Агния Степановна отводит полной рукой прядь черных волос ото лба и недовольно косится на меня:
— Что ж, мать тебе опять ничего не оставила? Как эта можно, на целый день ребенка бросать?
«Ну дай же, дай! — умоляю ее про себя. — Ну пол, ну четверть блинчика!..» И в ушах начинает навязчиво звенеть детская песенка, которой меня учила тетя Юля: Блин, блин, блин, Полблина, полблина, полблина, Четверть блина, четверть блина, четверть блина…
Песенка изображает колокольный звон — Блинннн, блинннн, блинннн, блинннн…
— Ирочка! — пронзительно кричит Агния Степановна. — Неси скорей блины в комнату, остынут!
Тарелка, соседка и моя закадычная подруга Ирочка уплывают в тоннель коридора, а я слышу, как в двери их комнаты изнутри звякает ключ…
Долго и мрачно нюхаю блинный воздух. И чего, спрашивается, ждала? Чего?
И вчера ведь не дали, и позавчера, и завтра не дадут. Не буду больше выходить на кухню. Нечего унижаться. А они пусть подавятся своими блинами. Я нарочно громко запеваю какую-то несусветицу и марширую в комнату.
Через некоторое время в дверь стучат. Ирка. Сытая, негодяйка! Я сухо перебрасываюсь с ней несколькими словами, и моя подружка, покрутившись у стола, уходит. Забираюсь с книгой в угол дивана. Но что это? Почему и здесь, в комнате, столь основательно удаленной от кухни, витает изумительный блинный дух? Повожу вокруг глазами и носом — и замечаю на краешке стола бесформенный комок газеты. Его же не было, он появился минуту назад!
Разворачиваю бумажку — три блина!
Эх, Ирка, дорогая моя Ирка!
Почему о людях часто думаешь хуже, чем они есть на самом деле?
Нюра
Около семи часов вечера я приоткрываю комнатную дверь, чтобы не пропустить лязганья замков в прихожей и тяжеловатых, торопливых шагов в коридоре. Нюра! Я оживаю, слегка нервничаю, жду.
Ток-ток! Ток-ток! Это Нюра стучит мне в стенку условленным стуком.

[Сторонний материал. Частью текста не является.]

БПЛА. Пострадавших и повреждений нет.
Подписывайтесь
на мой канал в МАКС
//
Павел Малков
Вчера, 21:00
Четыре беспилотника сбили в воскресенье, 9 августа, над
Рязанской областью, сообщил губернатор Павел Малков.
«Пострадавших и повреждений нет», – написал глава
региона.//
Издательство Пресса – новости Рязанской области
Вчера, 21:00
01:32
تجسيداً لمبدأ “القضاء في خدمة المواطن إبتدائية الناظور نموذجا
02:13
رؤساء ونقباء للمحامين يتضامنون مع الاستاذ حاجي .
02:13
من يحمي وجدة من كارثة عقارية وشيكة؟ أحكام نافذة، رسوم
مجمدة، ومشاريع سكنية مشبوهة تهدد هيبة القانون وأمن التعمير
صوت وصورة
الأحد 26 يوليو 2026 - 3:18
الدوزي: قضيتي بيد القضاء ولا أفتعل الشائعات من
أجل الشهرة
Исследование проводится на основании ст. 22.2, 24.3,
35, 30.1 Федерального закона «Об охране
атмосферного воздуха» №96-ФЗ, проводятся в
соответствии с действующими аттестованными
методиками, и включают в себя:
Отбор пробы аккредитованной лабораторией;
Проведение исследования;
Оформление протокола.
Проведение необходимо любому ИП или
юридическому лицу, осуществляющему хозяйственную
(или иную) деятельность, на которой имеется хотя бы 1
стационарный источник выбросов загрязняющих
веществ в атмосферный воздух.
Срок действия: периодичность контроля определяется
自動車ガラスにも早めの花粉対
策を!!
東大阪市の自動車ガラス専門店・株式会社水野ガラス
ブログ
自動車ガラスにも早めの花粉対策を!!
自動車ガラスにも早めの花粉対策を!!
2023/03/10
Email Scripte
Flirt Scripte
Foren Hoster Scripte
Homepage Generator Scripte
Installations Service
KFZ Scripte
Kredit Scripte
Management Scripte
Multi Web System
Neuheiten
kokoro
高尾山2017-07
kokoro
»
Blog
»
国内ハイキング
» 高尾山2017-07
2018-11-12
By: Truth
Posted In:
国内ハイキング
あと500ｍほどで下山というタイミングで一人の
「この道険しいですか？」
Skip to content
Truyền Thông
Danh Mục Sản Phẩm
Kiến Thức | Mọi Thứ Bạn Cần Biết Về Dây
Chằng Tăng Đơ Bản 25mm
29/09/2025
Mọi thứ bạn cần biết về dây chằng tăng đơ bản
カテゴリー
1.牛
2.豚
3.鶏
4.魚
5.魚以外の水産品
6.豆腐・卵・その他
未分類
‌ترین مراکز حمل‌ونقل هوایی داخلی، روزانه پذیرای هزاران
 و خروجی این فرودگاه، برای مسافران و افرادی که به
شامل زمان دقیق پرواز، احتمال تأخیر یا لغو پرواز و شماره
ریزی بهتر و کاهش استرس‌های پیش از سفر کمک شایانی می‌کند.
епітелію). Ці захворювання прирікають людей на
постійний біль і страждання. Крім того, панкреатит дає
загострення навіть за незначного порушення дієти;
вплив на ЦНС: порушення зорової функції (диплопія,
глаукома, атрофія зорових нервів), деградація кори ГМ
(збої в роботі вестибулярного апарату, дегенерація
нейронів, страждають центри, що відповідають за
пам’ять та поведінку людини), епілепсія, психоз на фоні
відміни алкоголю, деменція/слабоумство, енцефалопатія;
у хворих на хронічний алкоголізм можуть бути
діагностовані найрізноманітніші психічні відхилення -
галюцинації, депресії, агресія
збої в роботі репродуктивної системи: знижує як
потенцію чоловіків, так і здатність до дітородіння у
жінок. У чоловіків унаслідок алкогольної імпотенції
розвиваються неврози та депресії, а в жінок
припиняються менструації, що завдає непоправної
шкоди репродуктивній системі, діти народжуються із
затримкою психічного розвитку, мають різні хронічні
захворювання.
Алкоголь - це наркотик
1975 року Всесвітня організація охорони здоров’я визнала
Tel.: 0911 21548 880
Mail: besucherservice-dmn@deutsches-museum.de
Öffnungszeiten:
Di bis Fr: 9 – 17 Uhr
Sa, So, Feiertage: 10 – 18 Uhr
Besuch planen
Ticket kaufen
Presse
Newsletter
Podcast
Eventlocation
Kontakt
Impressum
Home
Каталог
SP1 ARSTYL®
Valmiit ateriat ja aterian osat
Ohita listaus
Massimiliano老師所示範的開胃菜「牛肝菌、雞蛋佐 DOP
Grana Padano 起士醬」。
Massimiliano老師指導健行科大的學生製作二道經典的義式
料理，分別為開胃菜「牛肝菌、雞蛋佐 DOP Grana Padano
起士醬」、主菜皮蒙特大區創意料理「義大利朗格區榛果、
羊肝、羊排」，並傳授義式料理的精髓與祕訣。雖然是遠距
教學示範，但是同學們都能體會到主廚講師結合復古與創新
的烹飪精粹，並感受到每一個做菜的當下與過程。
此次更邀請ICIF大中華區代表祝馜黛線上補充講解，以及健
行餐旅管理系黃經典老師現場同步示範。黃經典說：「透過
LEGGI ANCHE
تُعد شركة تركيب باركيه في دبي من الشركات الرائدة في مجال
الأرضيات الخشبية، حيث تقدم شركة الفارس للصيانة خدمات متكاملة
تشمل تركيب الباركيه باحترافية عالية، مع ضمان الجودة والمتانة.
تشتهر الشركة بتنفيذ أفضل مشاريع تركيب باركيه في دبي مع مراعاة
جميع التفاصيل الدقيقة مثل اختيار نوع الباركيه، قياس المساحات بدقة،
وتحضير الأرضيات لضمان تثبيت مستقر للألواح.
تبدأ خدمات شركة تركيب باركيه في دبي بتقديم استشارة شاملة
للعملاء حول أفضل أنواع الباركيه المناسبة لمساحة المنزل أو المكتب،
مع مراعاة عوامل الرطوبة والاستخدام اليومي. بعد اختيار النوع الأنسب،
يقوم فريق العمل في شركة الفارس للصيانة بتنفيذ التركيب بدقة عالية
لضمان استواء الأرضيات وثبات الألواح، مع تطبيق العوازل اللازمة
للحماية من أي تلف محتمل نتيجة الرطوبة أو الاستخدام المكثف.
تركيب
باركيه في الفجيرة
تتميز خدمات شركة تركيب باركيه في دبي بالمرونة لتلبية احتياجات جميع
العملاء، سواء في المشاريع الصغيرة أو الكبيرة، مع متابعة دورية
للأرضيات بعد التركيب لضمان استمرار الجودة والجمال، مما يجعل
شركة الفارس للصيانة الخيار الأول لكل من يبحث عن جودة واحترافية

Значит, она уже успела зажечь в своей комнатушке свет, переодеться в заношенный горошчатый халатик из фланели и поставить на керосинку наш чайник. Через минуту я у нее. Сижу на единственном стуле с драной коленкоровой спинкой и слушаю Нюрино добродушное ворчание и болтовню.
— Агашка блины пекла? Чаду полная кухня. А у тебя опять по усам текло, да в рот не попало? Ай?
Я в подробностях излагаю дневное событие.
— Девчонка-то у нее добрая, — умиляется Нюра. — Сама только выжига.
Да что нам с нее? Ай?
И правда — что нам с нее?
Нюра работает на табачной фабрике имени Урицкого. Фабрика тут же, на Васильевском, на Восьмой линии. До войны Нюрино лицо, руки, одежда всегда пряно пахли табаком, и мне очень нравился этот запах. Теперь табачного аромата не слыхать. Мне известно, в чем дело — Нюра выдала мне секрет: ее цех перевели с папирос на мины. Называются эти мины очень смешно — «кошки».
— Сколько сегодня «кошек» выпустила? — спрашиваю я Нюру.
— А вот уж этого я тебе сказать не смею, — строго отзывается моя приятельница. — Это-то и есть самая главная военная тайна. Ну что, чай пить будем? Ай?
Еще бы, конечно, будем! Из тумбочки Нюра достает два граненых стакана и два блюдечка, на которых написано красным «Да здравствует РККА» и нарисован красноармеец в островерхом шлеме. Нюра очень дорожит этими блюдечками — их подарил ей «так, один друг», который сейчас на фронте.
На мои просьбы рассказать об этом «так, одном друге» Нюра обычно отмалчивается.
— Это твой жених, да? — пристаю я.
— Много их, таких женихов, — бурчит Нюра. Но блюдечки тем не менее бережет и после чаепития тщательно вытирает их полотенцем. А стаканы просто споласкивает и опрокидывает на тумбочку.
Чай у нас с Нюрой очень горячий и очень прозрачный — одну и ту же заварку, обдавая ее кипятком, используем вот уже вторую неделю. Сахару нет.